A 40-minute reveal of Spaceplan's minimalist astrophysics cookie clicker

by: Randy -
More On: Spaceplan

Oh great. An abstract game about mind-boggling patience, slow-burn discovery, and an astronomical buildup of energy and growth.

I'm in.

Actually, if you had to nail down a thesis for Spaceplan, then, according to the designers, it's "an experimental piece of interaction based partly on a total misunderstanding of Stephen Hawking's A Brief History of Time." Well now. There's a book I haven't read (and left unfinished) in a long time. You've got my attention, Spaceplan.

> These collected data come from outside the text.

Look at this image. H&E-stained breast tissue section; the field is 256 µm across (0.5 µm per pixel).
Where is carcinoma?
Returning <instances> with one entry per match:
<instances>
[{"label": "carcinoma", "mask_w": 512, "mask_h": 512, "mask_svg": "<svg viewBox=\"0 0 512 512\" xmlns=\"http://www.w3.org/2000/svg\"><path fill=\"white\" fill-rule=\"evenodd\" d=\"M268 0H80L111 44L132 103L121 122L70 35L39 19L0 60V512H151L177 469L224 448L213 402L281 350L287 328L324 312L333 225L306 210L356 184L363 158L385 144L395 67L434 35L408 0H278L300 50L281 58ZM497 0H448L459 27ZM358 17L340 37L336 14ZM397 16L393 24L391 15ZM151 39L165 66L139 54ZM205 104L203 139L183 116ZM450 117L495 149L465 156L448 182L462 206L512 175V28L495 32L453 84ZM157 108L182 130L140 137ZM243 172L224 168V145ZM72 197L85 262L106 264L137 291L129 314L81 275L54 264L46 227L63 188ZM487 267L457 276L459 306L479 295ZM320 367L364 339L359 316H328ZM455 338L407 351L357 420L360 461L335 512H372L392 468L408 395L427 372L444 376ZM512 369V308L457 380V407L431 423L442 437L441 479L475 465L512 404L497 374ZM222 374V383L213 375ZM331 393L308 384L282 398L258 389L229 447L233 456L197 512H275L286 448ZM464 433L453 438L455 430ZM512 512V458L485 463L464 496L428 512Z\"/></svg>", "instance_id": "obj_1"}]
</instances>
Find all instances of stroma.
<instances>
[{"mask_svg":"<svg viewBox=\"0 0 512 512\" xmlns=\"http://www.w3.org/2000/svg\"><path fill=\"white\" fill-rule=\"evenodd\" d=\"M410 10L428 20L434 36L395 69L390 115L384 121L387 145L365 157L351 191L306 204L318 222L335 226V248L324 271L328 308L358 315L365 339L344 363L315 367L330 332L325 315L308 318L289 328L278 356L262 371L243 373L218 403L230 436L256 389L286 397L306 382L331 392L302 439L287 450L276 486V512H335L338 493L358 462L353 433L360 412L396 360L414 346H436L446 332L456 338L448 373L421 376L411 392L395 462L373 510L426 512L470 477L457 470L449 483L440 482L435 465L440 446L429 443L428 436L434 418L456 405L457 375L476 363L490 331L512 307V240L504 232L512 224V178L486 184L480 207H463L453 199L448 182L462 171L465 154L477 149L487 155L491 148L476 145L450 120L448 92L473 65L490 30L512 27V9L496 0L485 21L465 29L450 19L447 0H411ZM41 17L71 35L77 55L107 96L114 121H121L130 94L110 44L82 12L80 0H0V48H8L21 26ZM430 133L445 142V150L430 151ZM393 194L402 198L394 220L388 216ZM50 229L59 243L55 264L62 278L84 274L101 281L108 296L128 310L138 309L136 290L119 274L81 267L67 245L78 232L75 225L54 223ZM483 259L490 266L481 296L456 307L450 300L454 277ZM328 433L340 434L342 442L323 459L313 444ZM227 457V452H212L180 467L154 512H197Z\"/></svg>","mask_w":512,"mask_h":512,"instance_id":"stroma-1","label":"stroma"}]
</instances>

Spaceplan is purportedly an evolution of the "clicker" genre of games, although that's a genre I've never had anything to do with until this very moment. From the game's spaceplan.click website:

Use manual clicks and the passage of time to create and launch potato-based devices and probes from your nondescript satellite orbiting a mysterious planet. Unlock the mysteries of the galaxy or just kill some time in what the astrophysics community is calling the "best narrative sci-fi clicker game of all time."

So, the screen is a minimalist dreamscape. The light from an unseen source, likely a sun— though this planetary body doesn't appear to revolve around that sun—dims and brightens as you pass through the red planet's shadow.

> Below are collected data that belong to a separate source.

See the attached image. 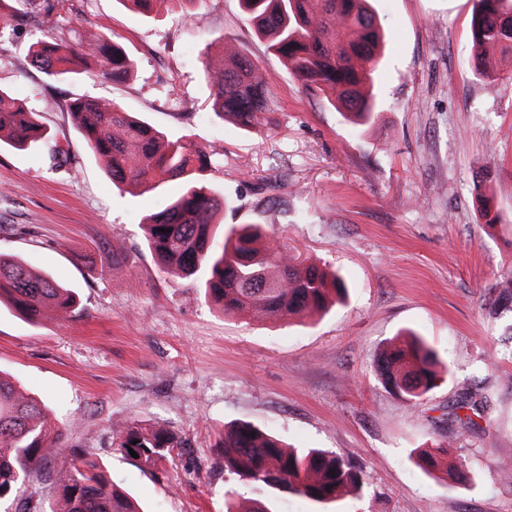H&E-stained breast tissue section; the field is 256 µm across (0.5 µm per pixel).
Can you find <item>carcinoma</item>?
I'll return each instance as SVG.
<instances>
[{
	"mask_svg": "<svg viewBox=\"0 0 512 512\" xmlns=\"http://www.w3.org/2000/svg\"><path fill=\"white\" fill-rule=\"evenodd\" d=\"M143 13L181 8L194 0H122ZM255 34L282 61L307 91L356 125L371 120L377 105L369 88L383 46L382 31L368 0H239ZM471 38L477 54L476 75L497 76V58H512V0H477L471 17ZM32 63L50 80L81 76L123 82L133 64L119 43L98 36L75 42L61 32L30 47ZM203 79L210 88L213 112L239 125L258 128L267 111L265 86L251 63L230 54L217 64L205 62ZM88 150L104 165L112 183L157 189L178 180L182 188L147 224V248L170 274L203 288L207 300L226 316L253 319L306 318L328 310L345 291L336 274L316 262L304 264L283 247L261 244V227L226 225L217 217L230 201L204 185L212 167L209 154L193 143L169 138L116 102L80 96L68 104ZM44 133L38 114L26 102L0 87V143L27 149ZM492 308L512 304V270L503 274ZM8 302L31 322L47 309L68 318L78 309L77 293L35 271L26 263L0 255V302ZM375 370L384 386L418 404L438 386L445 372L435 350L419 334L407 331L380 355ZM459 407L473 416L456 418L459 429L484 418L483 400L464 393ZM48 410L21 393L0 374V502L16 496L29 472L55 452ZM118 448L139 460L156 463L181 447L177 434L161 425L130 423L116 435ZM224 468L241 481L287 492L319 504L336 502L362 488L361 472L342 457L319 448H290L274 434L239 422L221 437ZM72 459L56 469L55 499L42 507L39 492L23 501L18 512H140L138 503L112 483L103 463L75 448ZM422 468L452 483L466 479L461 460L442 444L418 452Z\"/></svg>",
	"mask_w": 512,
	"mask_h": 512,
	"instance_id": "carcinoma-1",
	"label": "carcinoma"
}]
</instances>
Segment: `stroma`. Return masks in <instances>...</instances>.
<instances>
[{
	"mask_svg": "<svg viewBox=\"0 0 512 512\" xmlns=\"http://www.w3.org/2000/svg\"><path fill=\"white\" fill-rule=\"evenodd\" d=\"M385 33L370 124L353 127L305 92L267 53L238 0H196L194 17H151L119 0H28L0 21V86L39 114L35 147H0V253L74 289L79 307L31 322L0 305V372L49 409L59 454L101 460L144 512H224V492L272 512H512V312L486 300L512 269V62L475 75L469 25L476 0H371ZM65 31L120 43L130 80L48 81L30 46ZM244 53L268 90L261 125L217 117L205 57ZM106 96L217 163L209 186L232 205L228 224L263 225L274 243L327 263L348 299L304 319L227 316L190 280L163 272L145 247L148 216L179 192L116 187L68 110ZM68 148L57 164L53 145ZM491 181L484 195L475 184ZM498 211L488 227L483 207ZM422 335L450 368L417 407L375 371L401 331ZM486 397L488 423L462 434L448 413L462 385ZM245 420L296 447L322 448L362 470L355 496L320 505L238 482L217 440ZM159 424L185 445L147 465L118 450L116 430ZM449 444L469 472L445 483L417 449Z\"/></svg>",
	"mask_w": 512,
	"mask_h": 512,
	"instance_id": "1",
	"label": "stroma"
}]
</instances>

You, the small-shadow-casting satellite of this giant red spot, are embroiled in a seemingly slow-motion building sim that's actually moving at 67,000 mph through this grayscale solar system. Firing off various "potatoes," as the trailer puts it, which is a joke, as the trailer also puts it.

The music is early '00s ambient coffeehouse, as far as I can tell, adding to the intentionally shapeless narrative. And the soundscape is punctuated by distinct pings when you launch pixels from your pixelated spacecraft.

So what's the actual space plan? I couldn't tell you. Do these blocks represent ideas? Populations? Urbanization? What happens when the planet is full, or simply when you feel like you're done? What patterns and shapes emerge on the planetary surface or in your psyche from having built this planet, this cloud of satellites, these monoliths reaching up and out of the atmosphere?

Is Spaceplan the world's slowest Katamari Damacy? Is it the world's fastest model of overpopulation and technological advancement and artchitectural booming?

Or is there nothing here? Is it pointless? Is it just not that deep, bro? That's okay. The dev acknowledges they're not trying to be the next Call of Duty. They're not trying to detract from your favorite screaming YouTube personalities, if that's how you unwind at the end of the day. But, like that other nearly inscrutable game about object and material accumulation, Mountain, I think Spaceplan could be saying something. Just don't expect the game to say it for you. The dev is a tad cynical, I'd say, but that's okay. I'm not judging. And then again, maybe it's just about launching satellites and that's it. Thesis stated and explained. 

The standard marketing materials for the trailer all happen in the first couple minutes. But if Spaceplan is for you, and you already know if it is just by looking at the thumbnail on the trailer, then you, like me, might be letting it play on your second monitor at work for the next 40 minutes. A 40-minute trailer! Amazing. I am amazed. Also, the game won't be free. Not at all. The screenshots reveal that there's more to it than what the trailer reveals, but I think it's fair to say that if you can't watch 40 minutes of what you see in this trailer, then you'd be wasting your money anyway. Me? I'm all like, Name your price! But nobody on staff here likes my opinion when it comes to this stuff anyway.

Spaceplan is coming May 4 (Star Wars Day) to Steam, iOS, and Android.